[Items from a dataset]
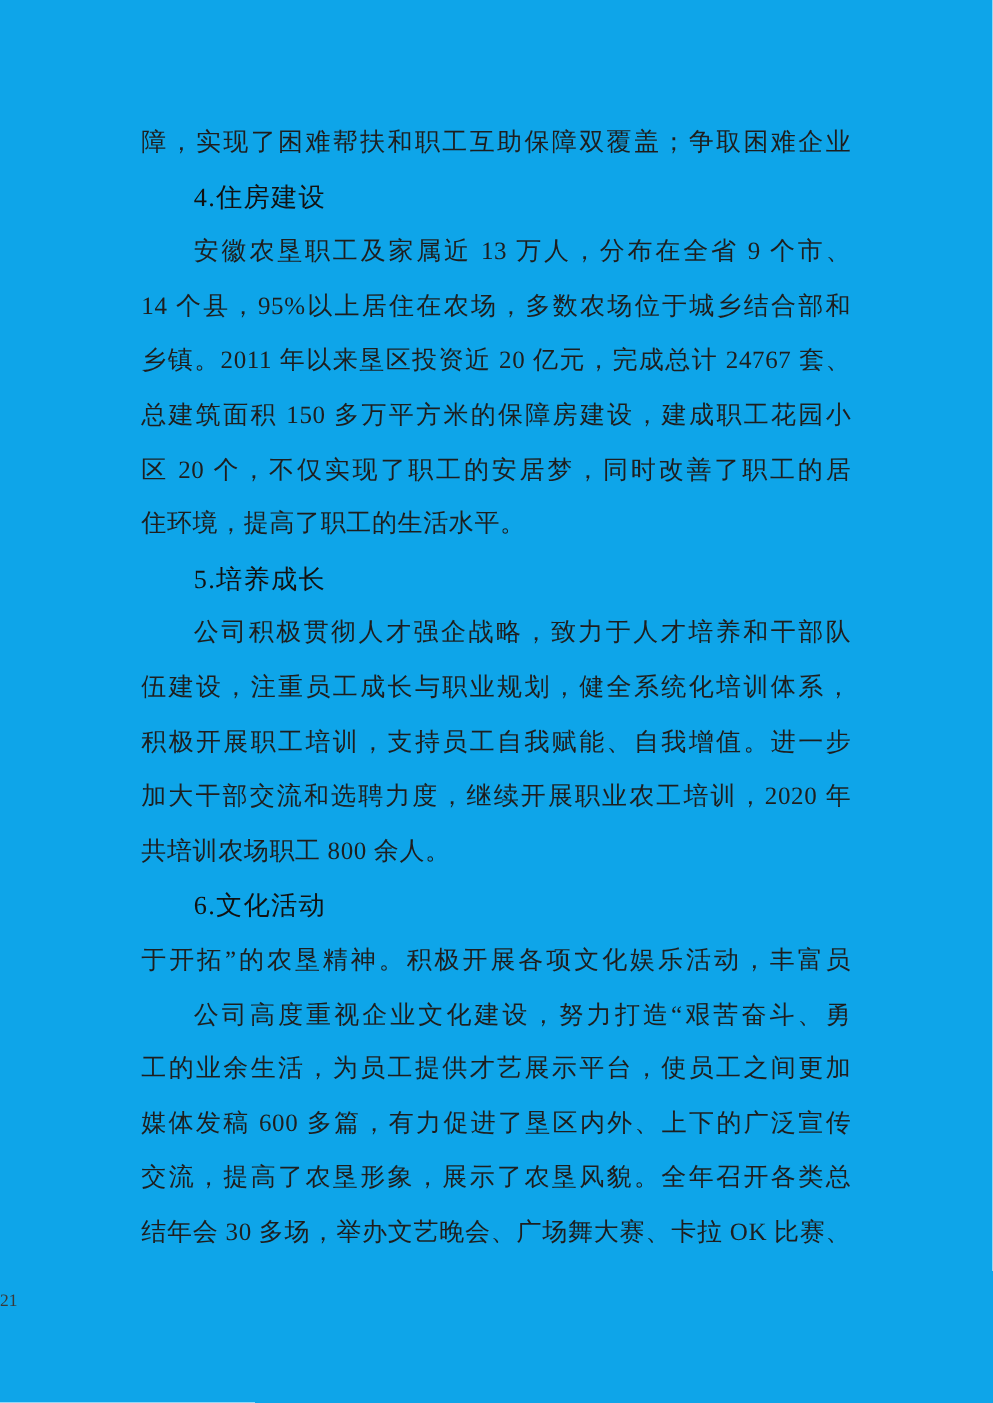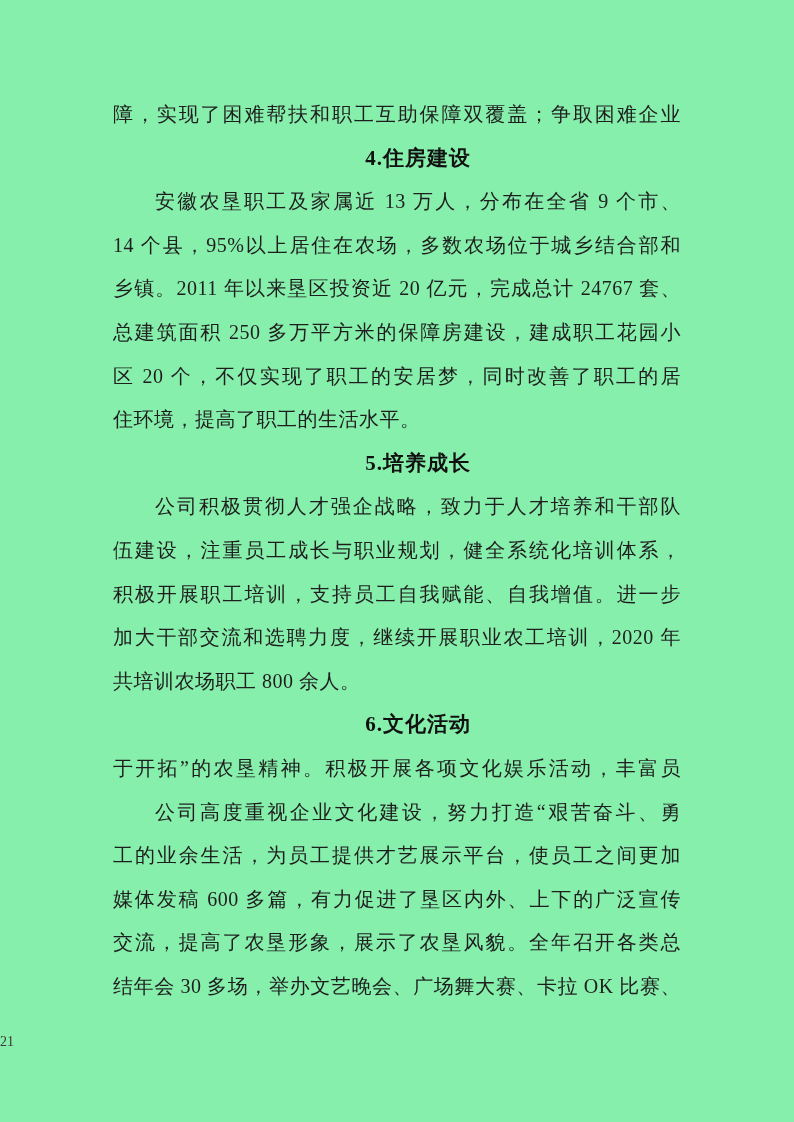--- a/index.html
+++ b/index.html
@@ -12,7 +12,7 @@
     width: 794px;
     height: 1122px;
     margin: 0 auto;
-    background: #86efac;
+    background: #0ea5e9;
     overflow: hidden;
     font-family: "Liberation Serif", "DejaVu Serif", serif;
     color: #1e1e1e;

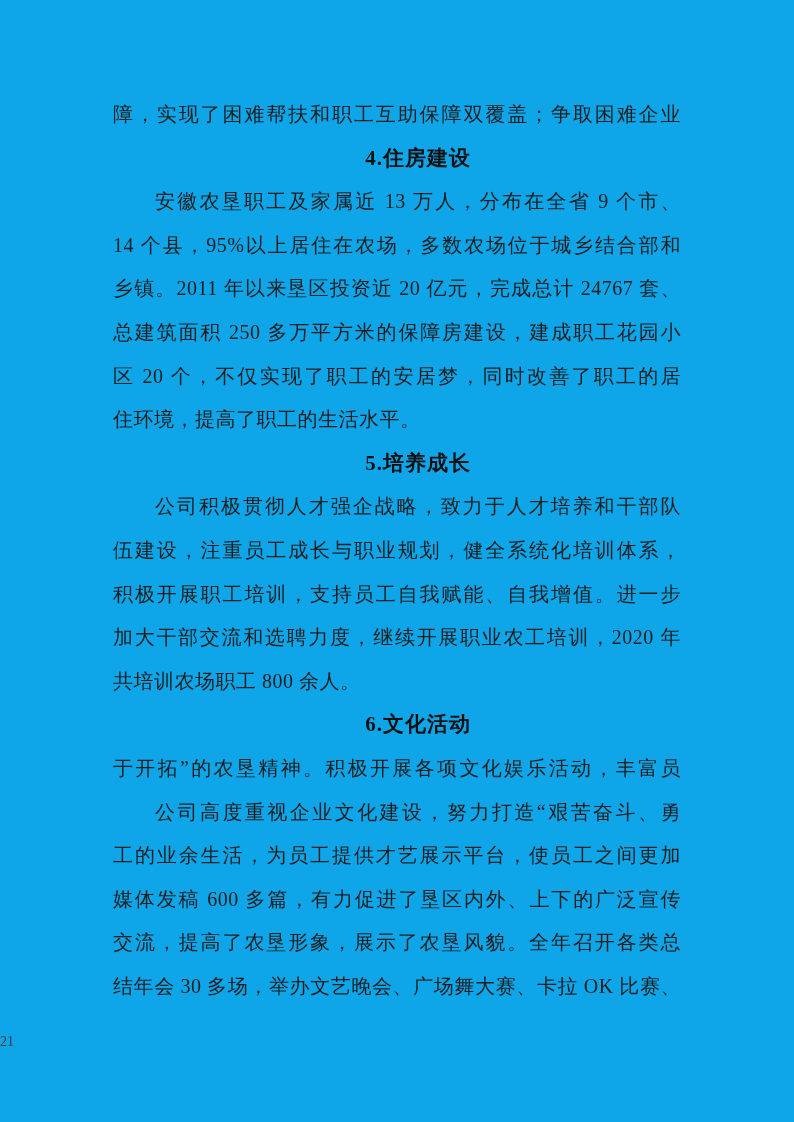--- a/index.html
+++ b/index.html
@@ -44,11 +44,10 @@
     font-size: 21px;
     line-height: 43.6px;
     height: 43.6px;
-    font-weight: bold;
+    font-weight: normal;
     padding-left: 42px;
     letter-spacing: 1px;
     color: #111111;
-    text-align: center;
   }
   .page-number {
     position: absolute;

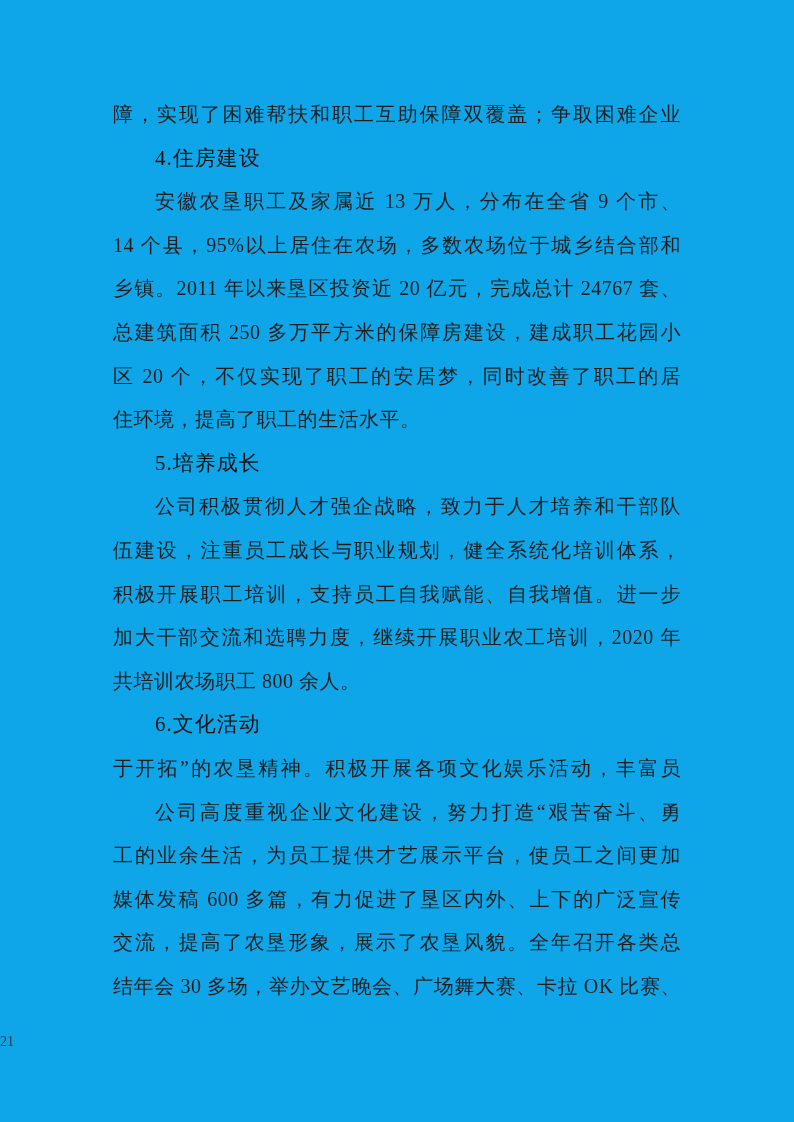--- a/index.html
+++ b/index.html
@@ -70,7 +70,7 @@
       <div class="line fill indent">安徽农垦职工及家属近 13 万人，分布在全省 9 个市、</div>
       <div class="line fill">14 个县，95%以上居住在农场，多数农场位于城乡结合部和</div>
       <div class="line fill">乡镇。2011 年以来垦区投资近 20 亿元，完成总计 24767 套、</div>
-      <div class="line fill">总建筑面积 250 多万平方米的保障房建设，建成职工花园小</div>
+      <div class="line fill">总建筑面积 150 多万平方米的保障房建设，建成职工花园小</div>
       <div class="line fill">区 20 个，不仅实现了职工的安居梦，同时改善了职工的居</div>
       <div class="line">住环境，提高了职工的生活水平。</div>
       <div class="heading">5.培养成长</div>

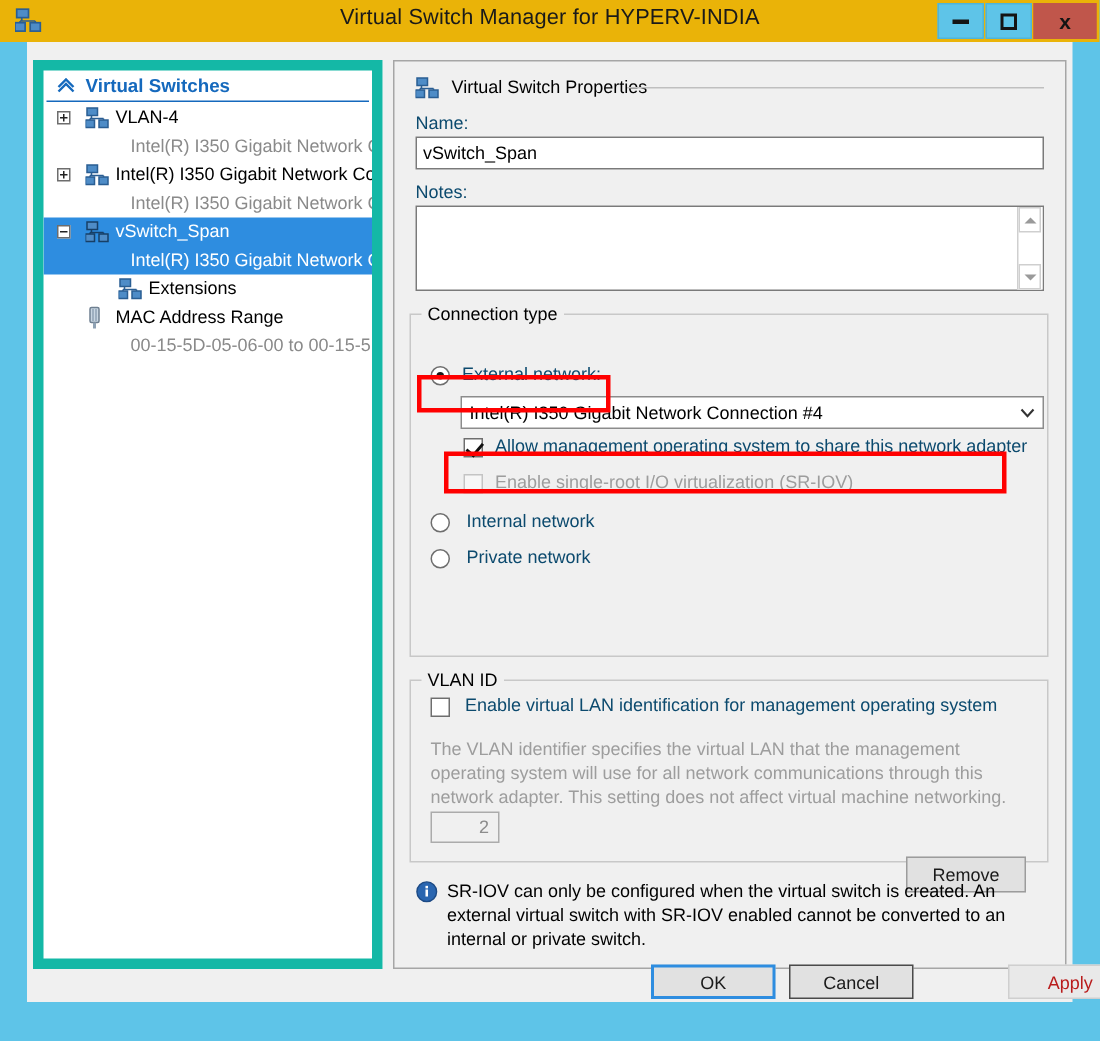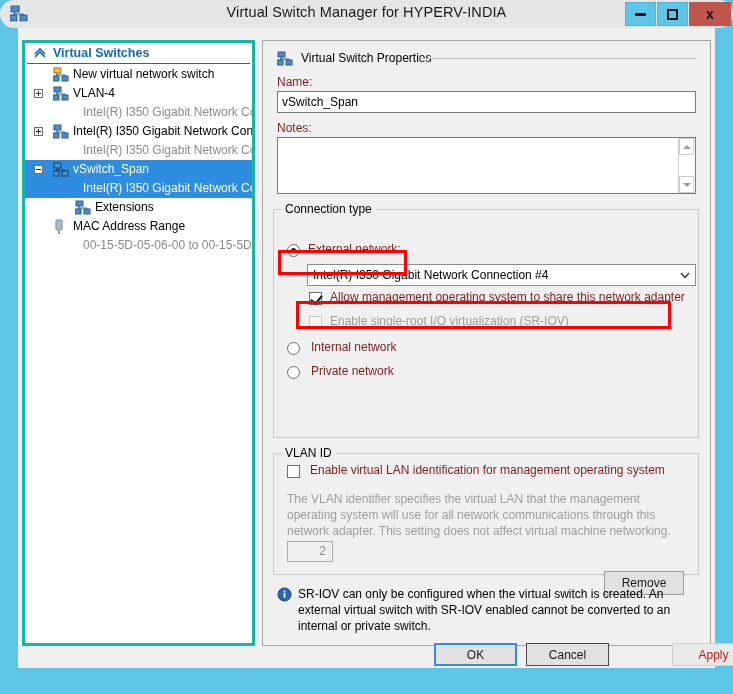--- a/index.html
+++ b/index.html
@@ -12,7 +12,7 @@
   }
   
   #window{position:absolute;left:0;top:0;width:733px;height:694px;background:#5EC4E8;}
-  #titlebar{position:absolute;left:0;top:0;width:733px;height:28px;background:#e5e5e5;border-radius:14px;}
+  #titlebar{position:absolute;left:0;top:0;width:733px;height:28px;background:#eab308;}
   #title-icon{position:absolute;left:10px;top:5px;width:18px;height:18px;}
   #title-text{
     position:absolute;left:0;top:4px;width:733px;text-align:center;

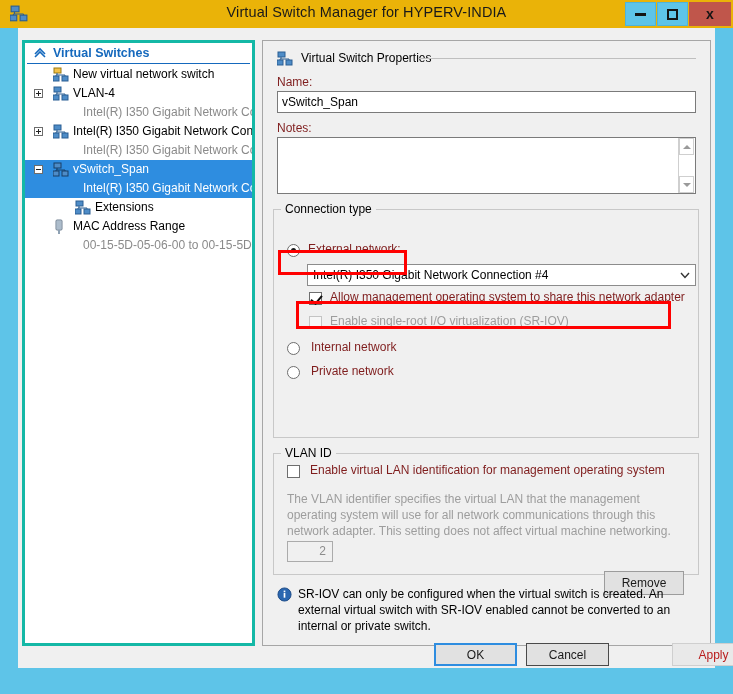--- a/index.html
+++ b/index.html
@@ -40,7 +40,7 @@
   
   #tree{
     position:absolute;left:4px;top:12px;width:233px;height:606px;
-    background:#FFFFFF;border:3px solid #14b8a6;box-sizing:border-box;
+    background:#FFFFFF;border:7px solid #14b8a6;box-sizing:border-box;
     overflow:hidden;
   }
   .tree-head{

=== WORK TASK ===
Pull every line that holds the string "建成职工花园小" out of the records.

=== FINISHED TASK ===
-      <div class="line fill">总建筑面积 250 多万平方米的保障房建设，建成职工花园小</div>
+      <div class="line fill">总建筑面积 150 多万平方米的保障房建设，建成职工花园小</div>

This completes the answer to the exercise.